Find information about the output output files section.

Workflow

  1. The first thing that is done by OncodriveFML is to load the configuration file.

  2. The output is checked. The default behaviour is that OncodriveFML creates an output folder in the current directory with the same name as the elements file (without extension).

    If an output is provided and it exists and is a folder, OncodriveFML checks whether a file with the expected output name exits and, if so, it does not run. Otherwise, it assumes it is a path name an uses that as output.

    Note

    If the output does not exits, OncodriveFML only computes the tsv file with the results and skips the plots.

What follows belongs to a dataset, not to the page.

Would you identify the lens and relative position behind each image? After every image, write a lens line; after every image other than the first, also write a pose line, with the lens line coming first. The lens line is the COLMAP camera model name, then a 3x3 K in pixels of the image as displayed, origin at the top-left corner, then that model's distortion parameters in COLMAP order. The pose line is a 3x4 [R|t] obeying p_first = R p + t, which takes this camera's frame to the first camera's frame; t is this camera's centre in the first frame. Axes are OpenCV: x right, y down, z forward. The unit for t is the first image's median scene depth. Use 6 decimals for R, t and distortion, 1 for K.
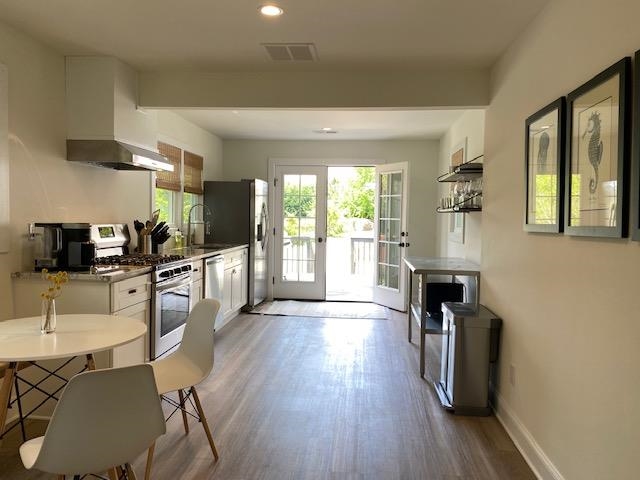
lens RADIAL K [[485.6, 0, 320.2], [0, 485.6, 241.4], [0, 0, 1]] dist [-0.002563, 0.009083]
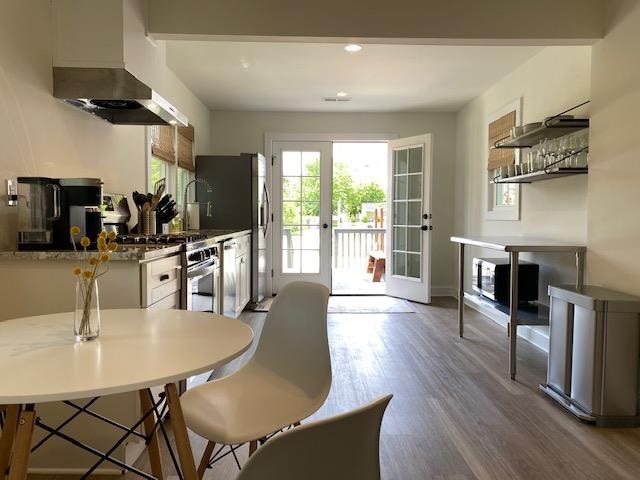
lens RADIAL K [[485.6, 0, 320.0], [0, 485.6, 237.9], [0, 0, 1]] dist [-0.002563, 0.009083]
pose [[0.993360, -0.017632, 0.113687, -0.138100], [0.018570, 0.999802, -0.007196, 0.031149], [-0.113538, 0.009260, 0.993491, 0.160981]]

  3. The regions file is loaded, and a tree with the intervals is created. This tree is used to find which mutations fall in the regions being analysed.

  4. Loads the mutations file and keeps only the ones that fall into the regions being analysed.

  5. Computes the signature (see the signature section), if not provided as an external file.

  6. Analyses each region separately (only the ones that have mutations). In each region the analysis is as follow:

    1. Computes the score of each of the observed mutations.

    2. Simulates the same number of mutations in the segments of the region under analysis. Save the scores of each of the simulated mutations. The simulation is done several times.

    3. Applies a predefined function to the observed scores and to each of the simulated groups of scores. Counts how many times the simulated value is higher than, or equal to, the observed.

    4. From these counts, computes a P-value by dividing the counts by the number of simulations performed.

    You can find more details in the analysis section.

  7. Joins the results and performs a multiple test correction. The multiple test correction is only done for regions with mutations from at least two samples.

  8. Creates the output files.

  9. Checks that the output file does not contain missing or repeated genomic regions.